Your policy recommendations, what few you actually put forth, as you are mostly an armchair critic, historically have produced disaster. Your GMO cartoon is a classic example. Please...stay in academia where you can publish little papers that no one will read so you can at least do no harm.

Edited by tvashtarkatena
Posted

Your outpouring of paternalism and ongoing crusade for "economic freedom" once again masks the savagely elitist and cynical underpinnings of that ideological freakshow that comprises your worldview. You should be more honest with your CC.com audience instead of treating them like children, doling out crumbs of disaggregated data and economic arcana with large dollops of tired Friedmanite clarion calls to capitalist utopia.

Your inability to recognize or answer to any of the charges made against Wal-mart by the other posters speaks volumes about your use of narrow economistic criteria here and elsewhere. The myriad (and thoroughly documented) ways in which Walmart has harmed communities apparently represent either externalities or are trumped by the manna of "increased purchasing power". Even disregarding for a moment the systemic injustices perpetrated by this leviathan, are you so dazzled by the spectacle of the array of "goods and services", efficiencies of scale, the MAGIC of the marketplace as to actually believe that the production and consumption of mass produced, overly-processed, monocropped, exported, cheap plastic crap is the highest aspiration of humanity? Oh, but of course, we are talking about the poor, the objects of all your paternalistic attentions, the patients who never seem to survive (or survive in spite of) the administration of your economic medicine. Given the proliferation of WalMarts across the landscape, one would expect poverty to have been eradicated completely! But that isn't what you are saying.

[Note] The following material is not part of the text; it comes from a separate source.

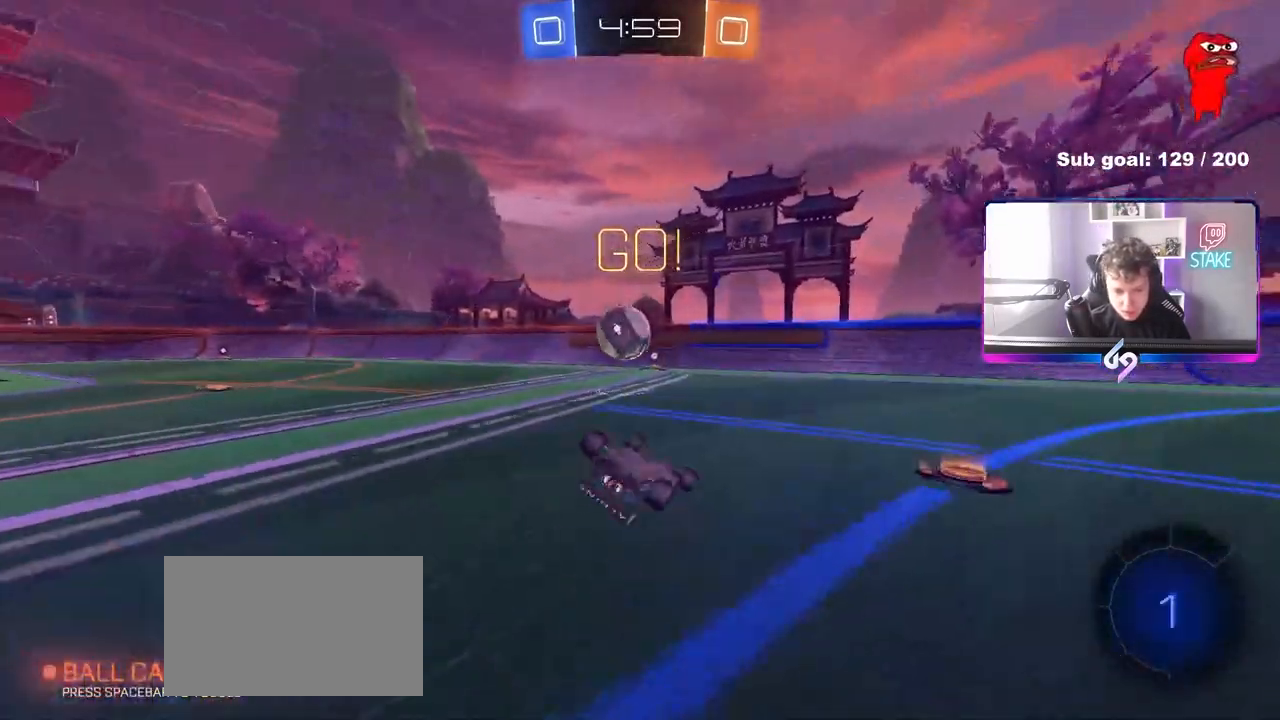
{"keys": ["w"], "mouse": [], "mouse_move": "still", "events": [[117, "s", "down"], [300, "s", "up"], [350, "shift", "up"], [400, "d", "up"], [483, "w", "down"]]}
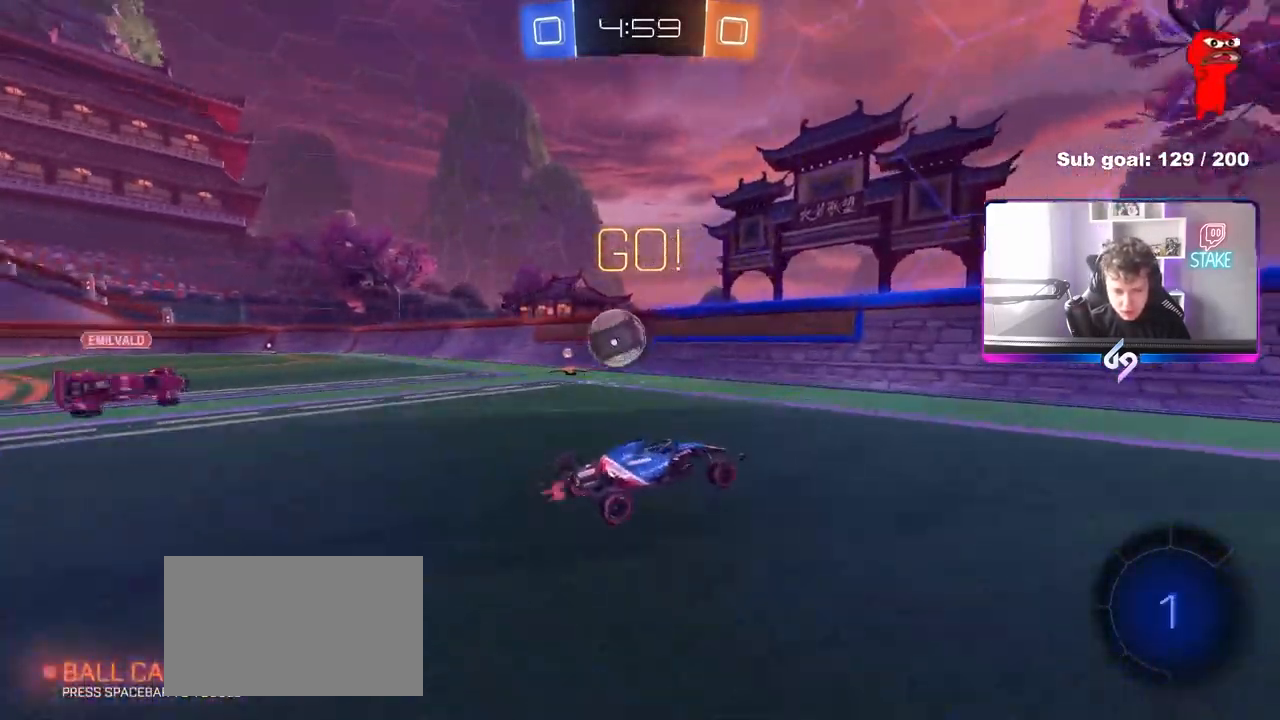
{"keys": ["w"], "mouse": ["left"], "mouse_move": "still", "events": [[33, "d", "down"], [133, "mouse_left", "down"], [133, "space", "down"], [267, "shift", "down"], [267, "space", "up"], [317, "shift", "up"], [500, "d", "up"]]}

Purchasing power! Yeah, only if it's shoddy enough, dangerous enough. For you, it's okay for people to be poor, in fact it's natural and beneficial for your system as a whole (and for WalMart especially). They just need more change in their pockets for 2-liters of Coke and lawn furniture. Voile! Now they're "absolutely" wealthy! Wealth creation? All that's being created is a new dependency that parasitic companies like Walmart exist on by exploiting. At least be honest about what you and your philosophical forebears really think about greed, class-rule, and "human nature" instead of exploiting people's natural empathy to further your fucked worldview by appealing to the poor. Whack MC indeed. You should've been a preacher.

Leftist intellectuals? Instigators and provocateurs? As if poor and working-class people don't know when they’re getting screwed! But of course your economic technocratic elitism only requires that they understand the model. Anybody who complains is just ignorant even when they can see with their own eyes that it’s rotten. Give us some graphs Jay_B. Make us understand. All will be revealed behind the curtain! You're a shyster, a snake oil salesman and the planet is starting to awake from your spell.

By the way, your anti-intellectualism should surprise no one, it's become a hallmark of all your postings. It's also a hallmark of fascist and totalitarian regimes that have always made appeals to "common sense", the "common man" and the poor. Go figure.